Alma E SANGUE PELA PROFISSÃO Jornalismo de Risco: Resistir á corrupção, e ás balas

Os meios de comunicação social possuem a obrigação de fornecer a informação necessária para a sociedade se organizar, e para esta criar a sua imagem do mundo, definir os seus interesses e objetivos, com base no que este lhe permite. O mundo é feito de imagens criadas pela informação a que temos acesso, sem informação, sem um testemunho físico ou visual do mundo, permanecemos na ignorância. Cabe aos profissionais jornalísticos e as plataformas socias estabelecerem os seus critérios de credibilidade e serviço público de maneira a cumprirem as expetativas das audiências, de forma imparcial, objetiva, e livre de julgamentos. Porem, a história está cheia de momentos em que a essência materialista e consumista das sociedades e daqueles que as governam procuram manipular a informação e reconstruir novas imagens, imagens de um mundo do qual podem mais facilmente tirar proveito, de forma a saciar os meus interesses pessoais.

Governos e grandes corporações controlam, ou pelo menos tentam manipular, a opinião pública e os processos do debate na comunidade através da comunicação mediática. Em acontecimentos mundiais ou geopolíticos, os governos procuram através das redes nacionais de notícias criar uma guerra de informação – Como? - Filtrando informação, ou mesmo oculta-la, transforma-la, tudo de maneira a que o seu ponto de visto saia favorecido, influenciando o publico a tomar o seu lugar. Essa guerra de informação é uma disputa onde as redes internacionais de notícias, os maiores jornais, bem como frequências de radio, redes sociais, redes de comunicação e a internet, agem como exércitos. Faz tudo parte dessa “guerra”.

No entanto, mesmo que toda esta informação seja de forma tão incansável atacada e mutilada, apenas de uma forma é obtida: Através do esforço e dedicação dos profissionais do campo jornalístico, que muitas vezes são eles mesmos atacados, procurados, mutilados ou vitimas no exercício da sua profissão, o chamado “Jornalismo de Risco”.

'Sem jornalistas independentes a guerra seria apenas um bom show'

As informações que recebemos dos conflitos mundiais são, como tudo, muitas vezes mascarados pelos governos, e a partir daí podemos compreender a importância de um jornalista em campo de combate.
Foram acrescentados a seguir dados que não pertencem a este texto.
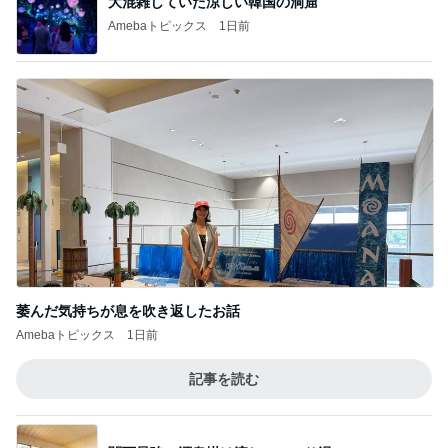
大混雑していた涼しい韓国の洞窟
Amebaトピックス
1日前
萎んだ気持ちが息を吹き返したお話
Amebaトピックス
1日前
記事を読む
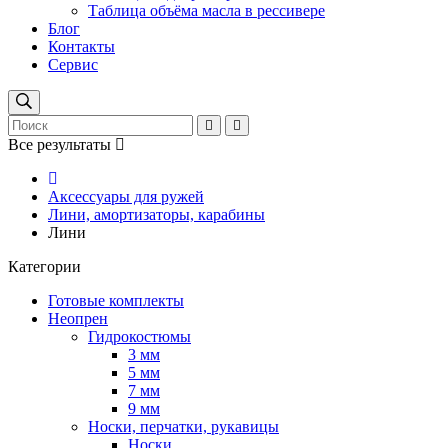
Таблица объёма масла в рессивере
Блог
Контакты
Сервис
Все результаты
Аксессуары для ружей
Лини, амортизаторы, карабины
Лини
Категории
Готовые комплекты
Неопрен
Гидрокостюмы
3 мм
5 мм
7 мм
9 мм
Носки, перчатки, рукавицы
Носки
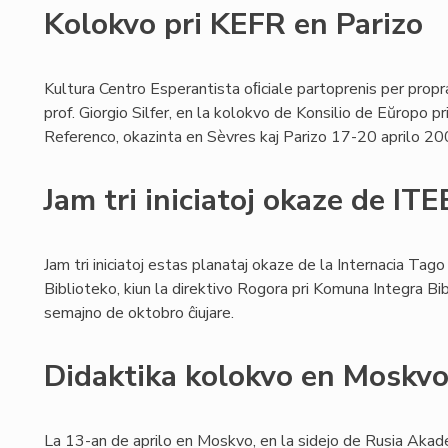
Kolokvo pri KEFR en Parizo
Kultura Centro Esperantista oﬁciale partoprenis per propr
prof. Giorgio Silfer, en la kolokvo de Konsilio de Eŭropo 
Referenco, okazinta en Sèvres kaj Parizo 17-20 aprilo 20
Jam tri iniciatoj okaze de IT
Jam tri iniciatoj estas planataj okaze de la Internacia Tag
Biblioteko, kiun la direktivo Rogora pri Komuna Integra Bi
semajno de oktobro ĉiujare.
Didaktika kolokvo en Moskv
La 13-an de aprilo en Moskvo, en la sidejo de Rusia Akade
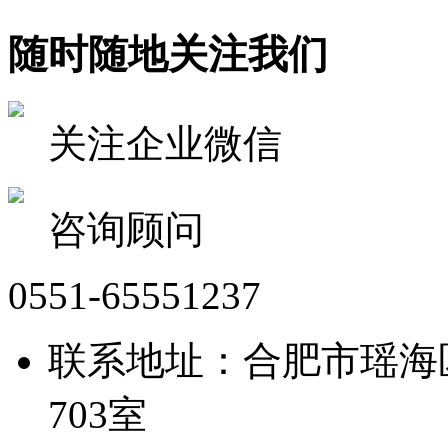
随时随地关注我们
关注企业微信
咨询顾问
0551-65551237
联系地址：合肥市瑶海
703室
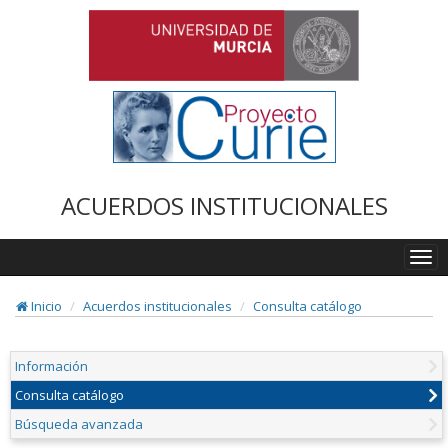
ACUERDOS INSTITUCIONALES
Togg
navi
Inicio
Acuerdos institucionales
Consulta catálogo
Información
Consulta catálogo
Búsqueda avanzada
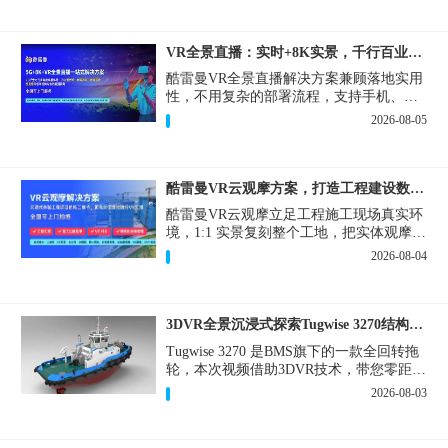
VR全景直播：实时+8K实景，千行百业的数字化利器
酷雷曼VR全景直播解决方案兼顾落地实用
性，不用复杂的部署流程，支持手机、网
页多端访问，解决各行各业 “看得见、信
2026-08-05
得过、降成本、提转化” 的实际难题。
酷雷曼VR云观摩方案，打造工程建设数字化观摩新范式
酷雷曼VR云观摩立足工程施工现场真实环
境，1:1 实景复刻整个工地，把实体观摩会
完整搬到云端线上，兼顾线下实体观摩与
2026-08-04
线上云观摩双重需求，为施工单位、建设
方、监理、监管部门提供一套接地气、可
落地的数字化观摩解决方案。
3DVR全景沉浸式探索Tugwise 3270结构一览
Tugwise 3270 是BMS旗下的一款全回转拖
轮，本次视频借助3DVR技术，带您零距离
透视这艘拖轮的内外构造，沉浸式探索每
2026-08-03
一处细节。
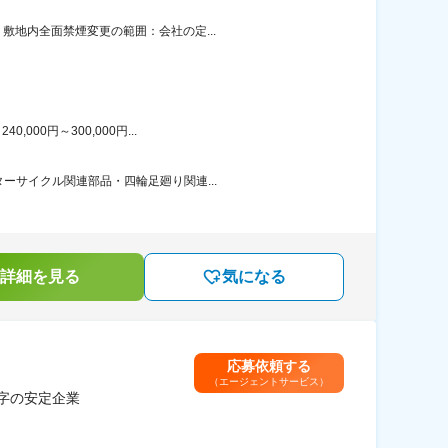
敷地内全面禁煙変更の範囲：会社の定...
00円～300,000円...
ーサイクル関連部品・四輪足廻り関連...
詳細を見る
気になる
応募依頼する
（エージェントサービス）
字の安定企業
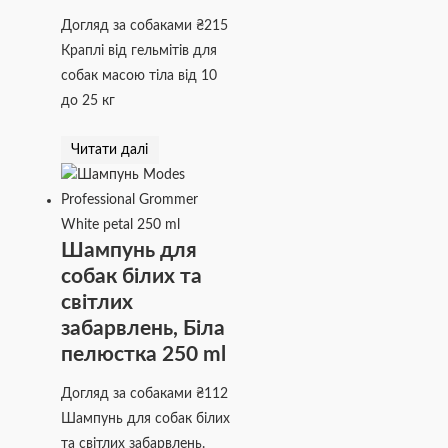
Догляд за собаками
₴
215
Краплі від гельмітів для
собак масою тіла від 10
до 25 кг
Читати далі
Шампунь для
собак білих та
світлих
забарвлень, Біла
пелюстка 250 ml
Догляд за собаками
₴
112
Шампунь для собак білих
та світлих забарвлень.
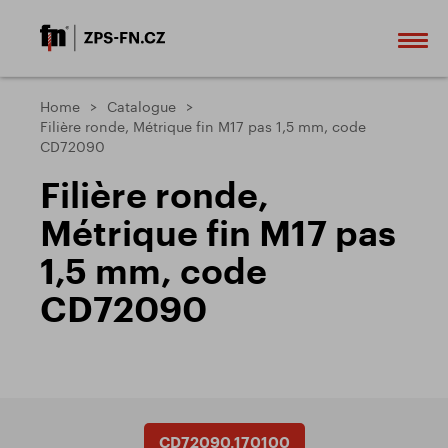
Home
Catalogue
Filière ronde, Métrique fin M17 pas 1,5 mm, code
CD72090
Filière ronde,
Métrique fin M17 pas
1,5 mm, code
CD72090
CD72090.170100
Por um lado, temos as agências de notícias internacionais a mostrar imagens de tanques, soldados, lideres e misseis a cruzar os céus; Por outro lado, temos as imagens que os líderes políticos querem passar do seu país a sair vitorioso face aos seus oponentes.

Contudo, existe ainda uma outra faceta, onde se resume a realidade e tudo dá lugar a imagens terríveis, que mostram a outra face da guerra. São cenas que exibem crianças feridas, montes de pessoas mortas e soldados na lama e na miséria. Estas cenas muitas vezes servem de pretextos para grandes organizações mundiais apelarem pelo fim dos conflitos, mas mais uma vez ignorando, ou desvalorizando aqueles que lhes forneceram imagens em primeira mão de toda a faceta da guerra.

Uma campanha da agência francesa BETC foi fundada com esse mesmo propósito, de criar visibilidade para aqueles que estão atrás das camaras, e de forma a incentivar doações à ONG Repórteres Sem Fronteiras (RSF). Nesta campanha é possível ver como seria a cobertura de uma guerra sem a existência de jornalistas independentes, na qual no fim pode-se ler:

"Sem jornalistas independentes a guerra seria apenas um bom show. Apoie aqueles que arriscam as suas vidas para nos trazer a verdade".

A campanha faz uma clara referência ao importante papel dos jornalistas em mostrar o genocídio que envolve uma guerra, e que muitas vezes não quer ser trazido a público por parte dos envolventes. Com seu poder emocional, o vídeo tem o objetivo consciencializar sobre a importância de garantir a segurança dos jornalistas de guerra.

A desvalorização do papel dos jornalistas não vem de agora. Desde o início da profissão, até á atualidade, que permanece a ideia de que ser jornalista é apenas escrever um texto. É bem mais do que isso. É toda uma dedicação que faz o jornalista procurar insaciavelmente informação visando também a sua própria satisfação profissional, sempre com o foco em informar a sociedade dos acontecimentos do dia-a-dia, sem se deixar ser censurado pelas grandes elites, colocando muitas vezes em risco a sua própria condição física.

Gilles Jacquier, jornalista francês com longa experiência na cobertura de conflitos, morto numa explosão na Síria.